The problem =>
Update the items, starting at the line that has "longitude: -43.2033" and stopping after the line that has "longitude: 146.8428". Replace every "city" with "town" and leave everything else unchanged.

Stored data
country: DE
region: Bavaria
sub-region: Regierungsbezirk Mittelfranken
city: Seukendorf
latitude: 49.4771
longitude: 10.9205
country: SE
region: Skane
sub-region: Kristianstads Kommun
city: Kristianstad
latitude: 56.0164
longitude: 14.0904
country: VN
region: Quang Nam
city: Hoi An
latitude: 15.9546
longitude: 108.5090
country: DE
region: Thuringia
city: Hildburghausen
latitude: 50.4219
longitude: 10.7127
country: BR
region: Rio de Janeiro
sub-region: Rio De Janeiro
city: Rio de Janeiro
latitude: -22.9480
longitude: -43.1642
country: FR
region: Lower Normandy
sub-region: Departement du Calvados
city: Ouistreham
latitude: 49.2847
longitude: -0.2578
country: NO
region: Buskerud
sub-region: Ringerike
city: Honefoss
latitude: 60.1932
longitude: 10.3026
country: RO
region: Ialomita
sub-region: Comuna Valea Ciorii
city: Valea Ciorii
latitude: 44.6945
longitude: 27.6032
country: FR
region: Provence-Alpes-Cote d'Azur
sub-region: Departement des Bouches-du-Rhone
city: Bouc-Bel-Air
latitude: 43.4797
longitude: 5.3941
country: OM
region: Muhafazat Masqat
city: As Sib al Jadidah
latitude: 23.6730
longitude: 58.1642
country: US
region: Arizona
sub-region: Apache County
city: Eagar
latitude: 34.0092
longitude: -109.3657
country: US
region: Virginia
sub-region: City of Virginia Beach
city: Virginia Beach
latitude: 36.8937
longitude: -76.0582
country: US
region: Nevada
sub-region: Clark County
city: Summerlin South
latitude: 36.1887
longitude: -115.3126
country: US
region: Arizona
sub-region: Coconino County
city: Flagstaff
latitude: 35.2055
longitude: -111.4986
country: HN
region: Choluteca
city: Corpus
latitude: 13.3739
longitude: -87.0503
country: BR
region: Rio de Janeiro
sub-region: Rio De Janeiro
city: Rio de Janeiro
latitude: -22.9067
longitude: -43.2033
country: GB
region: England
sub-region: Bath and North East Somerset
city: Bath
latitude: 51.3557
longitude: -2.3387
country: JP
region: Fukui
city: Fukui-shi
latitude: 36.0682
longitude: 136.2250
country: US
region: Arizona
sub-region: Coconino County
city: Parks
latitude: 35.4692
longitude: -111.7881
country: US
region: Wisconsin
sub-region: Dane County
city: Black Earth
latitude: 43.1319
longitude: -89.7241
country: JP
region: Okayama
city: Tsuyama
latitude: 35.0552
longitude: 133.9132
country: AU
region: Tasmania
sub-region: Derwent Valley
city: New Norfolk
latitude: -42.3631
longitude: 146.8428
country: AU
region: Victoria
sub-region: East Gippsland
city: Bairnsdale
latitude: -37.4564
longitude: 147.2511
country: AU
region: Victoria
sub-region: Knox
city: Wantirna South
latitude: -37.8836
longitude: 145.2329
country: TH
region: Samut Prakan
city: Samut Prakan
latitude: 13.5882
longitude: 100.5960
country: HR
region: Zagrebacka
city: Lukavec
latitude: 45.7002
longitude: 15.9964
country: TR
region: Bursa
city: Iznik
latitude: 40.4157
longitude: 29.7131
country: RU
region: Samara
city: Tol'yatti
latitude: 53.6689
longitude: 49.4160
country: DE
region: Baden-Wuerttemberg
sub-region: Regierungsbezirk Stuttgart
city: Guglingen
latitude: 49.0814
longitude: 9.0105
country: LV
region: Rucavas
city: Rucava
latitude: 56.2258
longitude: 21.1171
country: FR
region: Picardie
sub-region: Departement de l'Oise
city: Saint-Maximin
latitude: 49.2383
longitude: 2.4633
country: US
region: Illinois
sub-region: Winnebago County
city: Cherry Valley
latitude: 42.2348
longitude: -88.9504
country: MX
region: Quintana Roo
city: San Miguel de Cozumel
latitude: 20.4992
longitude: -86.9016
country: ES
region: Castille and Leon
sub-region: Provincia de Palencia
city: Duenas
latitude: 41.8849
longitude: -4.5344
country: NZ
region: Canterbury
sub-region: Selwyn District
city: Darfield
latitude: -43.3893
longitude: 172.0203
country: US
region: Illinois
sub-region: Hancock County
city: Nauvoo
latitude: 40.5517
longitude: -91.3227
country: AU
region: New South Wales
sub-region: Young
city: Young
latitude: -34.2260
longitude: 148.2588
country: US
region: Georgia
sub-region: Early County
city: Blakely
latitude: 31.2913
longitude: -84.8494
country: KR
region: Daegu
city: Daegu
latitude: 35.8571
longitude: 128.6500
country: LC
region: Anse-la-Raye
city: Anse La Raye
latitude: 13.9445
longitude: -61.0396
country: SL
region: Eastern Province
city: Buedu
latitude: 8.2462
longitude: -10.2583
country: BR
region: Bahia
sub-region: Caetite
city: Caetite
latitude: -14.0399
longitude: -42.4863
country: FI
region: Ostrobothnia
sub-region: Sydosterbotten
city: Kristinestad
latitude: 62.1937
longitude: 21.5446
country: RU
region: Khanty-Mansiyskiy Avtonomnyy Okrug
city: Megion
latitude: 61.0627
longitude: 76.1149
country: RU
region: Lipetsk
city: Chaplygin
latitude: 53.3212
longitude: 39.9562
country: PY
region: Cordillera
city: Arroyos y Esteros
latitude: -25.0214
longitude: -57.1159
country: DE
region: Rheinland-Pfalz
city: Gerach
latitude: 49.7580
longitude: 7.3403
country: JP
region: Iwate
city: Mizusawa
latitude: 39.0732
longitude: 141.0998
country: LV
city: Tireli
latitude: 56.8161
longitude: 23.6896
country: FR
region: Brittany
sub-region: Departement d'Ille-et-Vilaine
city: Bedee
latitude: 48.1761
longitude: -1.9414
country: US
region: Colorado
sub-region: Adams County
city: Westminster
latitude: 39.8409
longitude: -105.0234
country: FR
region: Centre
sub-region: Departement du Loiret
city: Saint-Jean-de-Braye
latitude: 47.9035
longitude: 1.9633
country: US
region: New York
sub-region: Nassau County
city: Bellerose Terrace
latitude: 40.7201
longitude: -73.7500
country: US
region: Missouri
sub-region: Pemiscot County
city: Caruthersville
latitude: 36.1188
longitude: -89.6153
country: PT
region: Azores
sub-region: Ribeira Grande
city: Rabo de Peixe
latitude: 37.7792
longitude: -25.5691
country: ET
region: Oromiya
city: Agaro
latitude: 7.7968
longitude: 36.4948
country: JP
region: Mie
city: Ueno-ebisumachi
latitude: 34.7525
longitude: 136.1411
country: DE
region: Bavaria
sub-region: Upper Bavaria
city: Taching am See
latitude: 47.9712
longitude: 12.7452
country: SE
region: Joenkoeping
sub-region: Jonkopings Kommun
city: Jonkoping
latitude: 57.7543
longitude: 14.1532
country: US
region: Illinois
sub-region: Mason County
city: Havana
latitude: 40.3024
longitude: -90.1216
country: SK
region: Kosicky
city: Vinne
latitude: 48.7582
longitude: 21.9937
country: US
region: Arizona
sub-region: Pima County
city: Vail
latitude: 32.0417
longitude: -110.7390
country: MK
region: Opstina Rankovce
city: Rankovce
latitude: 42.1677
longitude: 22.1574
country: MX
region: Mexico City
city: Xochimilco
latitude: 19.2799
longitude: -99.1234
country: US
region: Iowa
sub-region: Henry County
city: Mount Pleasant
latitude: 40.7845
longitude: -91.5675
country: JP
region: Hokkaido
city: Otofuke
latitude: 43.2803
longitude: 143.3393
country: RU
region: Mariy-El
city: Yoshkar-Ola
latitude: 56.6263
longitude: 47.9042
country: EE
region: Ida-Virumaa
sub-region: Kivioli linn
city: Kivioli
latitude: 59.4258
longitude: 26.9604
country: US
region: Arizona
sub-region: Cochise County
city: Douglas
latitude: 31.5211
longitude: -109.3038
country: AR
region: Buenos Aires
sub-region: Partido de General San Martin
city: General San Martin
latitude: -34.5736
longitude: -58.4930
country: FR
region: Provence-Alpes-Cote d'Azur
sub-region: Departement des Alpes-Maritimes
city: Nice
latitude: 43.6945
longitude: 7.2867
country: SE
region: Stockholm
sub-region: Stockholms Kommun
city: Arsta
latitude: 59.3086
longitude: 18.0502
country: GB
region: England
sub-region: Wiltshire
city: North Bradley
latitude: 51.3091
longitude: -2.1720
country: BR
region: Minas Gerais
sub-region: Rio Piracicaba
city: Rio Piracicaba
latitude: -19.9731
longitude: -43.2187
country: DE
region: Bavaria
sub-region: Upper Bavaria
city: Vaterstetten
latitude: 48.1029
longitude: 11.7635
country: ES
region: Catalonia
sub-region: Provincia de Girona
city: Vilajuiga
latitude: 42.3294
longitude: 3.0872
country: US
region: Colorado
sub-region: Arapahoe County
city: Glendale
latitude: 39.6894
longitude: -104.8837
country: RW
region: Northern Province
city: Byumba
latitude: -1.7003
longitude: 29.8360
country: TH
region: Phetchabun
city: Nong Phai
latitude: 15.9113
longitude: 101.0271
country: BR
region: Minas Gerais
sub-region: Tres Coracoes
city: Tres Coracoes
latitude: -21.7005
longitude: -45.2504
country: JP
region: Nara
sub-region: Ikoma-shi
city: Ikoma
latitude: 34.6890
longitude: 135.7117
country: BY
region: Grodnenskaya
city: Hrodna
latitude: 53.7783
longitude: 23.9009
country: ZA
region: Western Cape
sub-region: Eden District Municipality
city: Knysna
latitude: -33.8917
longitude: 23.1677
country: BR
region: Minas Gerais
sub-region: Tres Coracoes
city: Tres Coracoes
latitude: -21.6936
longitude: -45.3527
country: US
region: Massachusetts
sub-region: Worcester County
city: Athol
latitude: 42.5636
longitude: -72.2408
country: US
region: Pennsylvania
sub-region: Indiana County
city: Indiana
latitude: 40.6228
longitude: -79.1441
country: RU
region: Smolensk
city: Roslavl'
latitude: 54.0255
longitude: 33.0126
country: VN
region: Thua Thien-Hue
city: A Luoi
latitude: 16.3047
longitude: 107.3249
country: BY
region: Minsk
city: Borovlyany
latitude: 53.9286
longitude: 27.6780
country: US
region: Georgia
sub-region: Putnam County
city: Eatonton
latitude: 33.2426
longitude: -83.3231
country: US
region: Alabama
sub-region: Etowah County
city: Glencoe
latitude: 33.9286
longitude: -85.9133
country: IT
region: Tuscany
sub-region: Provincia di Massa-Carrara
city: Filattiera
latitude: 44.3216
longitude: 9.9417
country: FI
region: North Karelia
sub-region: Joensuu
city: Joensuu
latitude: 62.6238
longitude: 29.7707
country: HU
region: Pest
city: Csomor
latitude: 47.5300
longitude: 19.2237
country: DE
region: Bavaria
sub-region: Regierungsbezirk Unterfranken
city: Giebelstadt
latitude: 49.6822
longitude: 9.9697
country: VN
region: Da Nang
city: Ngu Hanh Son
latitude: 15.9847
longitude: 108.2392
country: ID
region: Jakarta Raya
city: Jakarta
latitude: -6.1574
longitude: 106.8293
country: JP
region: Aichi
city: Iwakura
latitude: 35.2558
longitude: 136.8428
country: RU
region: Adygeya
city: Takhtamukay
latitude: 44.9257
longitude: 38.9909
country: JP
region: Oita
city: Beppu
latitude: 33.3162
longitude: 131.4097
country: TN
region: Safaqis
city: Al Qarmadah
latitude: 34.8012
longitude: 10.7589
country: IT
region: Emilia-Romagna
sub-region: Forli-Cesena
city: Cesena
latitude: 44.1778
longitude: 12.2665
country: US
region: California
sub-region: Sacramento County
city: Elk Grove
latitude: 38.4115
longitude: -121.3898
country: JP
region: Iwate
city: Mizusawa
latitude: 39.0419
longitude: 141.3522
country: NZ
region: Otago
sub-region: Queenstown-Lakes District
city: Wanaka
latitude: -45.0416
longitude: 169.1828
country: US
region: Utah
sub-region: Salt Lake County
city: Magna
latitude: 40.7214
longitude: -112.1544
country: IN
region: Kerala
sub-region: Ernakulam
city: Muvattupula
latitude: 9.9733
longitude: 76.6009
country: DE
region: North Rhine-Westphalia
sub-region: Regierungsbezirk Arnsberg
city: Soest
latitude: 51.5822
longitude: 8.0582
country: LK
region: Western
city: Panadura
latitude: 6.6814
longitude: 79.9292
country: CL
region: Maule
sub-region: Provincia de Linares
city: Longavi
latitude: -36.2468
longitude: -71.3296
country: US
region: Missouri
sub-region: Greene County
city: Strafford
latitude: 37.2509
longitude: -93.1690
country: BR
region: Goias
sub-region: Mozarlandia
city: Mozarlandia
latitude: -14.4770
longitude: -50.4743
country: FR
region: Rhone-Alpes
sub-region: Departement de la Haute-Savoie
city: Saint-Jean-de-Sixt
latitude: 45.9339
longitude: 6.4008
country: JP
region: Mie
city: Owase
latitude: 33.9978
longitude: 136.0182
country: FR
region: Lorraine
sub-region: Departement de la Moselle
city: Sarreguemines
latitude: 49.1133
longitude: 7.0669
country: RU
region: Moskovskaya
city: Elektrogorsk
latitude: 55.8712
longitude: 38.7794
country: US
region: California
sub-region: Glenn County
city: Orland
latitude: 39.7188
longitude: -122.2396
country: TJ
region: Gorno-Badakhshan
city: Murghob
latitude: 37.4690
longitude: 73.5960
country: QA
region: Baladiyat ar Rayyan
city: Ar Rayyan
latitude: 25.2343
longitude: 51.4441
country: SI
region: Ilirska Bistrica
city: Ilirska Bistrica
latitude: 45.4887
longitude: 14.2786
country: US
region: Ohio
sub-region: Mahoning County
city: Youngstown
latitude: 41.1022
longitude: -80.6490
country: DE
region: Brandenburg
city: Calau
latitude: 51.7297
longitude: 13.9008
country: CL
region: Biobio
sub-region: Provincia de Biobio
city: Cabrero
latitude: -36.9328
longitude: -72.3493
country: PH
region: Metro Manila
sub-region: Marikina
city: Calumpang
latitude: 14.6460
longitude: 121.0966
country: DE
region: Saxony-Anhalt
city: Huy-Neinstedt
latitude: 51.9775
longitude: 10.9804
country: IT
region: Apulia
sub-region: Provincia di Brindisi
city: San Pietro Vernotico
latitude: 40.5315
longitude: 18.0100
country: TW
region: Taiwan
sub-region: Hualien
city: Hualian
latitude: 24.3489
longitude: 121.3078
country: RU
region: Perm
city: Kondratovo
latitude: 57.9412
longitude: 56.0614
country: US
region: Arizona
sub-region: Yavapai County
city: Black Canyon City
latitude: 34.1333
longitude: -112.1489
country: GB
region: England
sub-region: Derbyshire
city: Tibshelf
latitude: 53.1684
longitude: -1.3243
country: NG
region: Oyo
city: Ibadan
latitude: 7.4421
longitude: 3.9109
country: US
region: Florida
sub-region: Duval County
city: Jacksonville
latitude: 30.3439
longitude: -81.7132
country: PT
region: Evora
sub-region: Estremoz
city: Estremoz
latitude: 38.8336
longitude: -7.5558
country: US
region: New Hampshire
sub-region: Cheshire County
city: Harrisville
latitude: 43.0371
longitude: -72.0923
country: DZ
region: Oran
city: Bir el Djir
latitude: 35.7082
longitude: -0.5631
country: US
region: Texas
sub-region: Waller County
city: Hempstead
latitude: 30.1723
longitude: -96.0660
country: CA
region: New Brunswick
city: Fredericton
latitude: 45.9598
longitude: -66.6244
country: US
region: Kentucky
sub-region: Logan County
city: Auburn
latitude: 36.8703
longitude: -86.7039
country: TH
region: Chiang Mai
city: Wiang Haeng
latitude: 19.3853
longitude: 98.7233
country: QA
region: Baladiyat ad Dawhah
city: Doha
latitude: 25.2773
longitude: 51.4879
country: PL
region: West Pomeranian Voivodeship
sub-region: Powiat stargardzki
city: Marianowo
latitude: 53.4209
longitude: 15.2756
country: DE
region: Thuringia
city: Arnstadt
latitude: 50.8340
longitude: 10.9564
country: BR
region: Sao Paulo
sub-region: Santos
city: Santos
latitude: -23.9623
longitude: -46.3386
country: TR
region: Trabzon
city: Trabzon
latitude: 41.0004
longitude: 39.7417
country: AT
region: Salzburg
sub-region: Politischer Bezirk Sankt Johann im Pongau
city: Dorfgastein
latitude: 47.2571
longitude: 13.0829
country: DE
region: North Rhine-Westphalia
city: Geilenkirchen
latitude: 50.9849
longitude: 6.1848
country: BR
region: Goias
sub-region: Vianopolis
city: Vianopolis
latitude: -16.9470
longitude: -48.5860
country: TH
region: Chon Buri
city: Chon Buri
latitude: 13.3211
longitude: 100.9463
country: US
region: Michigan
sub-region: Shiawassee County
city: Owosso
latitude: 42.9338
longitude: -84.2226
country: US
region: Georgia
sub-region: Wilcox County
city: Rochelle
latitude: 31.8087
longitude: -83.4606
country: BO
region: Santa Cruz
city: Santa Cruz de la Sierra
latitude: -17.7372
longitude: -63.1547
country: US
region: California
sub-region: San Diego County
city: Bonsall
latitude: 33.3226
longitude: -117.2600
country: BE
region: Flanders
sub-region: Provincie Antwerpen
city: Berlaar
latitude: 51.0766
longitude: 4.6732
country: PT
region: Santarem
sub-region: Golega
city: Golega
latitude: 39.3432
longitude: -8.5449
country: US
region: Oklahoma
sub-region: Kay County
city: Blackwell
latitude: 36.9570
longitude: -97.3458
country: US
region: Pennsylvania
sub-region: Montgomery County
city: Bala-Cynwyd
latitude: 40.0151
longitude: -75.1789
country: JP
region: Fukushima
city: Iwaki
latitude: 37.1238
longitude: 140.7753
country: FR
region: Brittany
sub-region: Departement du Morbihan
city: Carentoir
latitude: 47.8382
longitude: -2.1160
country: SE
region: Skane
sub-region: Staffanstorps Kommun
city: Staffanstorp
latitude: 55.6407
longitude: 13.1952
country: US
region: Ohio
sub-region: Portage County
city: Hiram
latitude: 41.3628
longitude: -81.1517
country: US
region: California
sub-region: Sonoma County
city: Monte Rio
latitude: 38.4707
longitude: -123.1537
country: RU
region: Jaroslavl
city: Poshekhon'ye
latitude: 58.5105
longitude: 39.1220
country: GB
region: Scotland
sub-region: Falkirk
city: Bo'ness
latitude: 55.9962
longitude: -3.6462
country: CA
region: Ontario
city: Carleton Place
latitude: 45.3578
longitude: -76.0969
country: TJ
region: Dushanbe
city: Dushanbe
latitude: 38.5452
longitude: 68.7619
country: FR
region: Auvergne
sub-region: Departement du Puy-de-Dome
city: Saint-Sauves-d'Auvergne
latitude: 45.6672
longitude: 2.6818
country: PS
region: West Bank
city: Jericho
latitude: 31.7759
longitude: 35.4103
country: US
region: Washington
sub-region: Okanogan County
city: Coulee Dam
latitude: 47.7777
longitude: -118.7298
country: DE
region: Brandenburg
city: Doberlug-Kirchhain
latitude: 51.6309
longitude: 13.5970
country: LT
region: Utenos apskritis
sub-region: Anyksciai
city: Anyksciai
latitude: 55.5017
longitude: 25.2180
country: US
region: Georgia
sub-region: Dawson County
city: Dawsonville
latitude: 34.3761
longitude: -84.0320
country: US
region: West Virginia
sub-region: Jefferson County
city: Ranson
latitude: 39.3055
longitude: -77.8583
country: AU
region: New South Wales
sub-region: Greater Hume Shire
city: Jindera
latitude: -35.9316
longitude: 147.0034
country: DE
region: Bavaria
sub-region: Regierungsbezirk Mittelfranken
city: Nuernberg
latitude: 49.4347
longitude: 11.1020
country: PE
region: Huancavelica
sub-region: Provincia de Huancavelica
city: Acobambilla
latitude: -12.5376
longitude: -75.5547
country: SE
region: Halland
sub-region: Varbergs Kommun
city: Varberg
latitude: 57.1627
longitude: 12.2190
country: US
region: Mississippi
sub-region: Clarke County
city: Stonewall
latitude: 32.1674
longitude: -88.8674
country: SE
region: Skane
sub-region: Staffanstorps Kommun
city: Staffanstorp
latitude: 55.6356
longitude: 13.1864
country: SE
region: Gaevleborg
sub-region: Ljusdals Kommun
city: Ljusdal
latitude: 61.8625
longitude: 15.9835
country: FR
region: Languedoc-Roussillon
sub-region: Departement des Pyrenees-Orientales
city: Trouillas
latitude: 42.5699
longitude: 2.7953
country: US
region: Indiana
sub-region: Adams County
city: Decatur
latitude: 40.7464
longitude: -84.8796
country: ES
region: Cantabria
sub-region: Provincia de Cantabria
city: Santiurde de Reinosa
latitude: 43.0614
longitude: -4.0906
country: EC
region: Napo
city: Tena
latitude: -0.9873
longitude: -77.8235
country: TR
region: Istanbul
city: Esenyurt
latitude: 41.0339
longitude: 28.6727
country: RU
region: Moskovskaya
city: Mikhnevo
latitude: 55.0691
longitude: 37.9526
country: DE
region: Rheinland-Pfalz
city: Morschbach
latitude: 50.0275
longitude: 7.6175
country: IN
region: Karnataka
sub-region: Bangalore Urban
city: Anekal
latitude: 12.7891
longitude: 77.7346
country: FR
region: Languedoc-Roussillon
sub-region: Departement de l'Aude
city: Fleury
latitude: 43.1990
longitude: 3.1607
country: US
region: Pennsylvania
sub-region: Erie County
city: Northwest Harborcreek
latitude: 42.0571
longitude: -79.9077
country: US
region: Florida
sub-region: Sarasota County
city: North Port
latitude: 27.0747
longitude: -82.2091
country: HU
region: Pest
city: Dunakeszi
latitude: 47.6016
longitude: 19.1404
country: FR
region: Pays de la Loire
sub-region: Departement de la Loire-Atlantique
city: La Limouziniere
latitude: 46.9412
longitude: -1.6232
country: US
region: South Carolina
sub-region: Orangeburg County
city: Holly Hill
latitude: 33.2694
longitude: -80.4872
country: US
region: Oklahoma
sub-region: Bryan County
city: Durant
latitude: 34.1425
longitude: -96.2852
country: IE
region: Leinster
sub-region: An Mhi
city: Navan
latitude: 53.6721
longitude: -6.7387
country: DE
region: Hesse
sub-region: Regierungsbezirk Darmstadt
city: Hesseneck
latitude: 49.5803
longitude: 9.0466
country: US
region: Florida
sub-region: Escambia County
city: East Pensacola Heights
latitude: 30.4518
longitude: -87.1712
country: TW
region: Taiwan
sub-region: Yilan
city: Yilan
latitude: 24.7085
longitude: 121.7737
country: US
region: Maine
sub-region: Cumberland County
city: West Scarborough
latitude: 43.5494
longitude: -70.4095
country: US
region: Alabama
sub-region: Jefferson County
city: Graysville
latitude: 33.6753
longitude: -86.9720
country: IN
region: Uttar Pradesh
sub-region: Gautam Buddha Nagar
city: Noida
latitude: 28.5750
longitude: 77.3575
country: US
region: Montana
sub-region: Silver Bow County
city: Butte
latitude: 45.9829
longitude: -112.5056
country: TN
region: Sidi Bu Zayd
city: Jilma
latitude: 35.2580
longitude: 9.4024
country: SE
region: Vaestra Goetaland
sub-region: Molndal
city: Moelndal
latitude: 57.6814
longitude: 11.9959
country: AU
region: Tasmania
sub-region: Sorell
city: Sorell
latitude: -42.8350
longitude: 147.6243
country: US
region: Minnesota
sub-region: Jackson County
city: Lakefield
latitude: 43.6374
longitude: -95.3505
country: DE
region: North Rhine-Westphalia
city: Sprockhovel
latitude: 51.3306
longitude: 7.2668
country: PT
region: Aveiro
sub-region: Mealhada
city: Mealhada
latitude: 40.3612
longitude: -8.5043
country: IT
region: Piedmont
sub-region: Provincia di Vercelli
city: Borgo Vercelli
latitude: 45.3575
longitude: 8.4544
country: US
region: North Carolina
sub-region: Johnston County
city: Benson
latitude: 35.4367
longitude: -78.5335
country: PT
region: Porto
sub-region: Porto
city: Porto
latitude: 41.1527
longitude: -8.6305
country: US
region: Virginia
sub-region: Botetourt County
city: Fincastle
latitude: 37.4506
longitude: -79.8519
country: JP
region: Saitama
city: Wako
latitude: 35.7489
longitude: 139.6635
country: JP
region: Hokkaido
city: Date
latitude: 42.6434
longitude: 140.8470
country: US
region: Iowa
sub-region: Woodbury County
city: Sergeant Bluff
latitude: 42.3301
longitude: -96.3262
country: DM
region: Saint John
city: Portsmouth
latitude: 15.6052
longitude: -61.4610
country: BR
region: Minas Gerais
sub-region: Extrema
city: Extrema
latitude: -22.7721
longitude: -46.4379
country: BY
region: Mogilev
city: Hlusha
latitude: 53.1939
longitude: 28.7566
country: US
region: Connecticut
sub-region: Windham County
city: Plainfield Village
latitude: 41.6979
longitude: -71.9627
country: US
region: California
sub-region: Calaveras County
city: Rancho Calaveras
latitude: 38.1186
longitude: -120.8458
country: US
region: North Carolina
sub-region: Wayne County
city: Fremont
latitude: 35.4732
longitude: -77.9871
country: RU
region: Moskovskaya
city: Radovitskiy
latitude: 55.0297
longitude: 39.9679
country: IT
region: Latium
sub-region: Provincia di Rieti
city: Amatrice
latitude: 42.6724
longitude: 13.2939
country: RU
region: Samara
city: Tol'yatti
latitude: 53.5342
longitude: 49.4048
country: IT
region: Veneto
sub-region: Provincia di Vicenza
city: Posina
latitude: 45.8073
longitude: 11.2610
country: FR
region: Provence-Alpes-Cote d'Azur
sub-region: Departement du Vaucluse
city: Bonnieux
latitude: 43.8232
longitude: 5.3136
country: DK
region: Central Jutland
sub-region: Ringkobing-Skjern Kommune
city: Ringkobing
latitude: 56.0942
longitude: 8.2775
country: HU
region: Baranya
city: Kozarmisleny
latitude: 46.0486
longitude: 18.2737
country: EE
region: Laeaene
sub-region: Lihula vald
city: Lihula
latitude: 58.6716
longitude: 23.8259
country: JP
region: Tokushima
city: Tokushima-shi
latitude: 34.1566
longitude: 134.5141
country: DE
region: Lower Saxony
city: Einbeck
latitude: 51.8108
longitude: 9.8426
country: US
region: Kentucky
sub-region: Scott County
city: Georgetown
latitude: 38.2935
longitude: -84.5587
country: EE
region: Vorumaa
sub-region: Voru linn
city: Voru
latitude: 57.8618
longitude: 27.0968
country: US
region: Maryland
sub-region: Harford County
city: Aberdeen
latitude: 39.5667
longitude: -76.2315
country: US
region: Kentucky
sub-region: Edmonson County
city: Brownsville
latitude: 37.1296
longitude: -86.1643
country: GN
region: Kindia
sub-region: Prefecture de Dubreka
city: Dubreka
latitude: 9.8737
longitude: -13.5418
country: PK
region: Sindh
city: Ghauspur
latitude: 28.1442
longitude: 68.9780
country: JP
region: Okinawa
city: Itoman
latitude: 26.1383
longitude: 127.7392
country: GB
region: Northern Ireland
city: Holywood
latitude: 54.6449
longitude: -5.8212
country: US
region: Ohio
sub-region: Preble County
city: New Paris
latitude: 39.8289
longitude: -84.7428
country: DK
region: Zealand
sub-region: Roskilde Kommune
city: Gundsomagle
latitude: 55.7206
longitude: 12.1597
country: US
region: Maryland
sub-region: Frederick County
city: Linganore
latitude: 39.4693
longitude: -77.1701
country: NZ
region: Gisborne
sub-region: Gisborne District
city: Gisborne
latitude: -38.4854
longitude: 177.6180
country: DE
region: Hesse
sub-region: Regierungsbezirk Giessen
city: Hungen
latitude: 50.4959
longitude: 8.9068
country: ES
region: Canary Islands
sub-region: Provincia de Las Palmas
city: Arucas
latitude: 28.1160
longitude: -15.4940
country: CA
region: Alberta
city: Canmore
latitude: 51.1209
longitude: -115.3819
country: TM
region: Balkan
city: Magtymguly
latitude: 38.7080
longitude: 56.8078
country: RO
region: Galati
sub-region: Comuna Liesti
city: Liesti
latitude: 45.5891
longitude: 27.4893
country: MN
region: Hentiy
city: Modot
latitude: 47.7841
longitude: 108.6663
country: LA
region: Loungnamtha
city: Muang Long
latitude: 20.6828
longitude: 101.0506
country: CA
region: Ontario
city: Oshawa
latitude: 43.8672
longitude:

Completed task =>
longitude: -43.2033
country: GB
region: England
sub-region: Bath and North East Somerset
town: Bath
latitude: 51.3557
longitude: -2.3387
country: JP
region: Fukui
town: Fukui-shi
latitude: 36.0682
longitude: 136.2250
country: US
region: Arizona
sub-region: Coconino County
town: Parks
latitude: 35.4692
longitude: -111.7881
country: US
region: Wisconsin
sub-region: Dane County
town: Black Earth
latitude: 43.1319
longitude: -89.7241
country: JP
region: Okayama
town: Tsuyama
latitude: 35.0552
longitude: 133.9132
country: AU
region: Tasmania
sub-region: Derwent Valley
town: New Norfolk
latitude: -42.3631
longitude: 146.8428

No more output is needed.